From the above, the Committee is of the view that the Standard itself encourages, in addition to disclosure of the segment result as discussed above, disclosure of other items relating to the performance of each segment. However, that disclosure should not affect the calculation of segment result. Thus, while the company in the extant case is required to disclose segment expense and segment result without including the interest and income tax expense as stated above, the company, if it so desires, may disclose the performance of each segment after interest and income tax expense. On the same analogy, the Committee is of the view that income tax asset/liability and loans/borrowings related to the afore-mentioned interest specifically related to a segment, may be provided as additional information apart from segment assets and segment liabilities as per the provisions of AS 17 by way of separate disclosure.

D. Opinion

15. On the basis of the above, the Committee is of the following opinion on the issues raised in paragraph 10 above:

     (i) The tax assets/expense cannot be included in the segment assets and segment expenses, respectively. However, if the company so desires, it may disclose the performance of each segment after income tax expense and income tax asset as additional information relating to these segments separately, as discussed in paragraph 14 above.

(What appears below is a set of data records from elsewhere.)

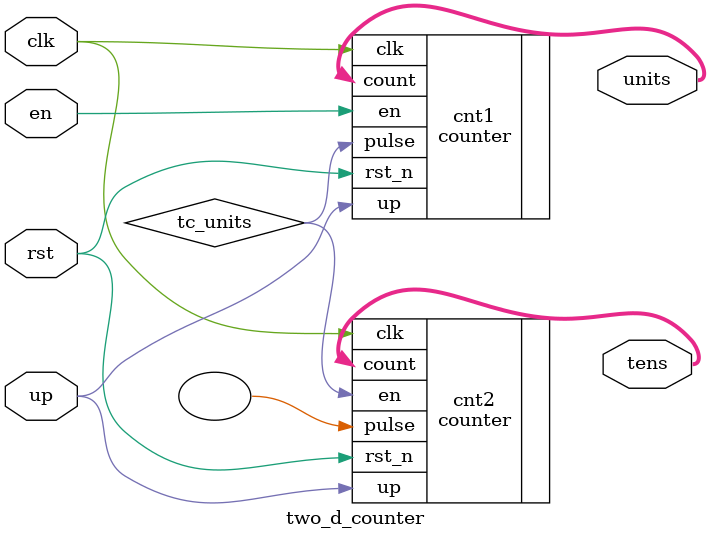
<source format=sv>
`timescale 1ns/1ps

module two_d_counter (
    input  logic clk,
    input  logic rst,
    input  logic en,
    input  logic up, // Up counting direction 
    output logic [3:0] units,
    output logic [3:0] tens
);

    logic tc_units;

    // Units counter (0–9)
    counter #(.N(4),.MAX(9)) cnt1  (
        .clk(clk),
        .rst_n(rst),
        .en(en),         // Always enabled
        .up(up),
        .count(units),
        .pulse(tc_units)
    );

    // Tens counter (0–9), enabled by units terminal count
    counter  #(.N(4),.MAX(9)) cnt2 (
        .clk(clk),
        .rst_n(rst),
        .en(tc_units),     // Enabled when units counter overflows
        .up(up),
        .count(tens),
        .pulse()                  // Not used here
    );

endmodule



</source>
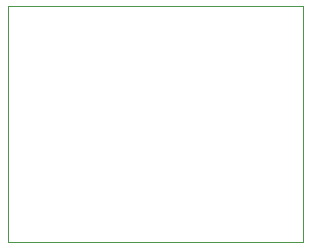
<source format=gm1>
G04 #@! TF.GenerationSoftware,KiCad,Pcbnew,8.0.7*
G04 #@! TF.CreationDate,2025-01-24T00:56:05+09:00*
G04 #@! TF.ProjectId,ch340_silial_release,63683334-305f-4736-996c-69616c5f7265,rev?*
G04 #@! TF.SameCoordinates,Original*
G04 #@! TF.FileFunction,Profile,NP*
%FSLAX46Y46*%
G04 Gerber Fmt 4.6, Leading zero omitted, Abs format (unit mm)*
G04 Created by KiCad (PCBNEW 8.0.7) date 2025-01-24 00:56:05*
%MOMM*%
%LPD*%
G01*
G04 APERTURE LIST*
G04 #@! TA.AperFunction,Profile*
%ADD10C,0.050000*%
G04 #@! TD*
G04 APERTURE END LIST*
D10*
X126775000Y-70000000D02*
X101775000Y-70000000D01*
X101775000Y-70000000D02*
X101775000Y-50010000D01*
X126775000Y-50000000D02*
X126775000Y-70000000D01*
X101775000Y-50005000D02*
X126775000Y-50005000D01*
M02*

</source>
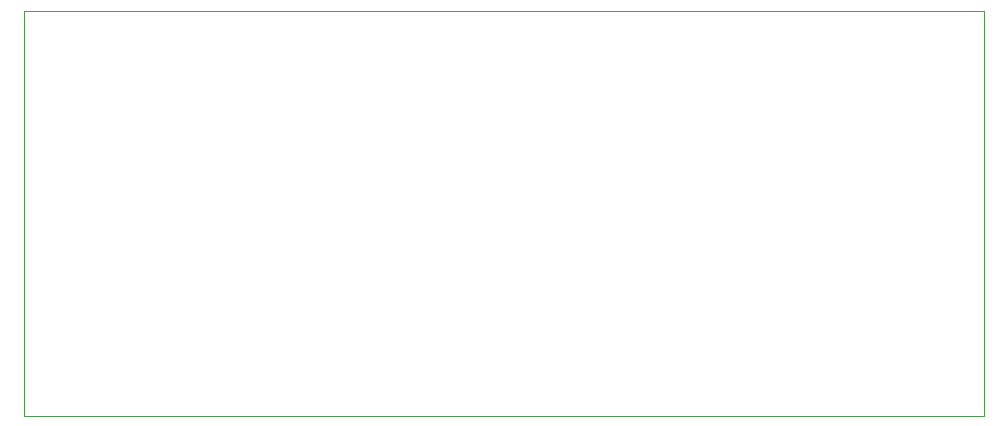
<source format=gbr>
G04 #@! TF.GenerationSoftware,KiCad,Pcbnew,5.1.5-52549c5~84~ubuntu18.04.1*
G04 #@! TF.CreationDate,2020-03-18T11:06:09+09:30*
G04 #@! TF.ProjectId,Frontend V2,46726f6e-7465-46e6-9420-56322e6b6963,rev?*
G04 #@! TF.SameCoordinates,Original*
G04 #@! TF.FileFunction,Profile,NP*
%FSLAX46Y46*%
G04 Gerber Fmt 4.6, Leading zero omitted, Abs format (unit mm)*
G04 Created by KiCad (PCBNEW 5.1.5-52549c5~84~ubuntu18.04.1) date 2020-03-18 11:06:09*
%MOMM*%
%LPD*%
G04 APERTURE LIST*
%ADD10C,0.050000*%
G04 APERTURE END LIST*
D10*
X209550000Y-33020000D02*
X209550000Y-67310000D01*
X128270000Y-33020000D02*
X128270000Y-67310000D01*
X128270000Y-67310000D02*
X209550000Y-67310000D01*
X209550000Y-33020000D02*
X128270000Y-33020000D01*
M02*

</source>
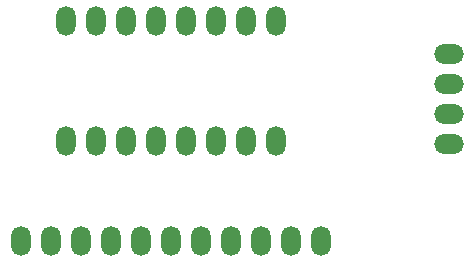
<source format=gbs>
%FSLAX34Y34*%
G04 Gerber Fmt 3.4, Leading zero omitted, Abs format*
G04 (created by PCBNEW (2013-12-28 BZR 4579)-product) date ons 26 feb 2014 22:49:01 CET*
%MOIN*%
G01*
G70*
G90*
G04 APERTURE LIST*
%ADD10C,0.005906*%
%ADD11O,0.064961X0.100000*%
%ADD12O,0.100000X0.065000*%
%ADD13O,0.065000X0.100000*%
G04 APERTURE END LIST*
G54D10*
G54D11*
X52712Y-45307D03*
X51712Y-45307D03*
X50712Y-45307D03*
X49712Y-45307D03*
X48712Y-45307D03*
X47712Y-45307D03*
X46712Y-45307D03*
X45712Y-45307D03*
X45712Y-41307D03*
X46712Y-41307D03*
X47712Y-41307D03*
X48712Y-41307D03*
X49712Y-41307D03*
X50712Y-41307D03*
X51712Y-41307D03*
X52712Y-41307D03*
G54D12*
X58464Y-42397D03*
X58464Y-43397D03*
X58464Y-44397D03*
X58464Y-45397D03*
G54D13*
X44212Y-48622D03*
X45212Y-48622D03*
X46212Y-48622D03*
X47212Y-48622D03*
X48212Y-48622D03*
X49212Y-48622D03*
X50212Y-48622D03*
X51212Y-48622D03*
X52212Y-48622D03*
X53212Y-48622D03*
X54212Y-48622D03*
M02*

</source>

     (ii) The interest expense incurred by SPVs coming under individual sectors (which are treated as segments under CFS) cannot be included in the segment expense. However, if the company so desires, it may disclose the performance of each segment after interest expense relating to these segments separately, as discussed in paragraph 14 above, without affecting the ‘segment result’.

     (iii) The borrowings/loans, even though, specifically raised by each segment, cannot be included in the calculation of segment liabilities, as discussed in paragraph 13 above. However, these may be shown by way of additional information separate from segment liabilities as discussed in paragraph 14 above.